Sequences in Snowflake - Unsung Data Integrity Heroes
Updated: Feb 21
Sequences are the unsung heroes of a data application. I like to think about sequences in two forms:
Surrogate keys - the auto number sequences assigned to a table to track rows
Natural keys (IDs) - sequences that form groupings of business logic
Surrogate keys are the backbone of the data warehouse. This article by Robert Kimball forms the philosophical basis of surrogate keys.
The Kimball Group definition of Surrogate Keys
The key takeaways on surrogate keys are as follows:
They are the foundation of the data warehouse
Create them as anonymous integers using an automatic number sequence
They protect you from changes in the incoming data as it changes over time
They are responsible for the data integrity of the warehouse
In snowflake, the best habit is to assign a surrogate key to every table as an automated row increment and give it the KEY suffix along with the table name to emphasize its attachment to the data in the table.
So if I created a dimensional table on my New Music for Data Analytics sandbox to contain the hosts for each show in the radio station, the table name would be WAREHOUSE.DIM_HOST and the primary Surrogate key is DIM_HOST_KEY.
CREATE TABLE IF NOT EXISTS WAREHOUSE.DIM_HOST ( DIM_HOST_KEY INT PRIMARY KEY AUTOINCREMENT START 1 INCREMENT 1, HOST_ID INT NOT NULL, NAME VARCHAR NULL, URI VARCHAR NULL, IMAGE_URI VARCHAR NULL, THUMBNAIL_URI VARCHAR NULL, IS_ACTIVE BOOLEAN NULL, DW_ACTIVE BOOLEAN DEFAULT TRUE NOT NULL, DW_FROM_DATE TIMESTAMPLTZ, DW_TO_DATE TIMESTAMPLTZ DEFAULT CAST('2099-12-31 00:00:00' AS TIMESTAMP_LTZ(9)) NOT NULL, DW_CREATE_DATE TIMESTAMPTZ DEFAULT CURRENT_TIMESTAMP(), DW_CREATE_USER VARCHAR NOT NULL DEFAULT CURRENT_USER(), DW_UPDATE_DATE TIMESTAMPTZ DEFAULT CURRENT_TIMESTAMP(), DW_UPDATE_USER VARCHAR NOT NULL DEFAULT CURRENT_USER() );
Natural Keys (IDs)
Natural keys create a meaningful way to identify records.

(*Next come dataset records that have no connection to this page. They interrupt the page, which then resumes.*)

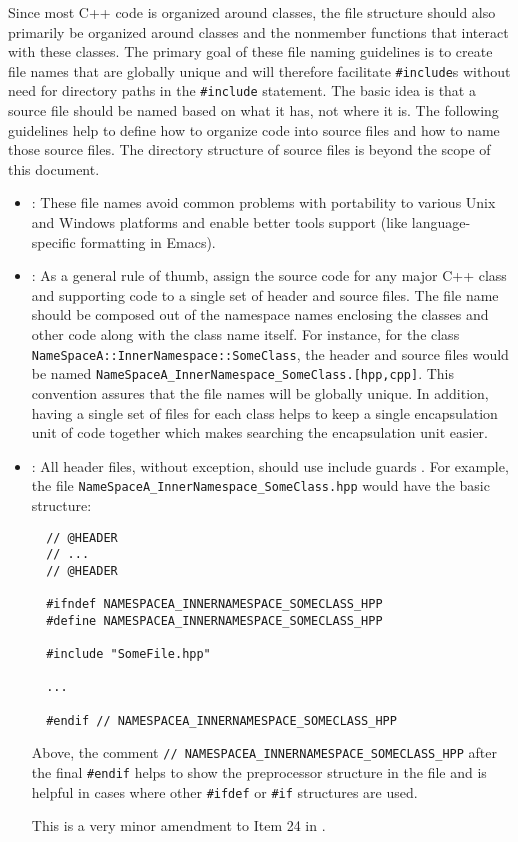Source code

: Since most C++ code is organized around classes, the file structure should
also primarily be organized around classes and the nonmember functions that
interact with these classes.  The primary goal of these file naming guidelines
is to create file names that are globally unique and will therefore facilitate
{}\texttt{\#include}s without need for directory paths in the
{}\texttt{\#include} statement.  The basic idea is that a source file should
be named based on what it has, not where it is.  The following guidelines help
to define how to organize code into source files and how to name those source
files.  The directory structure of source files is beyond the scope of this
document.


\begin{itemize}


{}\item\NOSFFileExtension: These file names avoid common problems with
portability to various Unix and Windows platforms and enable better tools
support (like language-specific formatting in Emacs).


{}\item\NOSFClassFiles: As a general rule of thumb, assign the source code for
any major C++ class and supporting code to a single set of header and source
files.  The file name should be composed out of the namespace names enclosing
the classes and other code along with the class name itself.  For instance,
for the class {}\texttt{NameSpaceA\-::InnerNamespace\-::SomeClass}, the header
and source files would be named
{}\texttt{NameSpaceA\-\_InnerNamespace\-\_SomeClass.[hpp,cpp]}.  This
convention assures that the file names will be globally unique.  In addition,
having a single set of files for each class helps to keep a single
encapsulation unit of code together which makes searching the encapsulation
unit easier.


{}\item\NOSFIncludeGuards: All header files, without exception, should use
include guards {}\cite[Item 24]{C++CodingStandards05}.  For example, the file
{}\texttt{NameSpaceA\-\_InnerNamespace\-\_SomeClass.hpp} would have the basic
structure:

{\small\begin{verbatim}
  // @HEADER
  // ...
  // @HEADER

  #ifndef NAMESPACEA_INNERNAMESPACE_SOMECLASS_HPP
  #define NAMESPACEA_INNERNAMESPACE_SOMECLASS_HPP

  #include "SomeFile.hpp"

  ...

  #endif // NAMESPACEA_INNERNAMESPACE_SOMECLASS_HPP
\end{verbatim}}

Above, the comment {}\texttt{//
NAMESPACEA\-\_INNERNAMESPACE\-\_SOMECLASS\-\_HPP} after the final
{}\texttt{\#endif} helps to show the preprocessor structure in the file and is
helpful in cases where other {}\texttt{\#ifdef} or {}\texttt{\#if} structures
are used.

This is a very minor amendment to Item 24 in {}\cite{C++CodingStandards05}.


\end{itemize}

Again, the best practice is to use these values as integers. It should have the NOT NULL restriction on the table to prevent a row without meaningful identification from entering the warehouse. For the KEXP app, these keys are created by the incoming data feed.
Sometimes we need to create sequences that don't necessarily fall into a simple auto-increment pattern.
For this example, I have an analytics table where the auto-increment took the order when a host was added as default. Still, since my favorites change over time, this value has no meaning outside of the last time I recorded my preference.
insert into ANALYTICS.FAVORITE_HOST(DIM_HOST_KEY) with fav_hosts as (select DIM_HOST_KEY, HOST_ID, NAME, URI, IMAGE_URI, THUMBNAIL_URI, IS_ACTIVE from WAREHOUSE.DIM_HOST where NAME in ('Cheryl Waters', 'Evie', 'Gabriel Teodros')) select DIM_HOST_KEY from fav_hosts;
This table uses the following sequence to register favorites in the order they were added automatically.
CREATE OR REPLACE SEQUENCE ANALYTICS.FAVORITE_SEQUENCE START = 1 INCREMENT = 1 ;
No CURRVAL for Current Value
One drawback Snowflake has is the lack of a CURRVAL method to get the current value. The rationale is that Snowflake doesn't want the user to use small, single-row queries.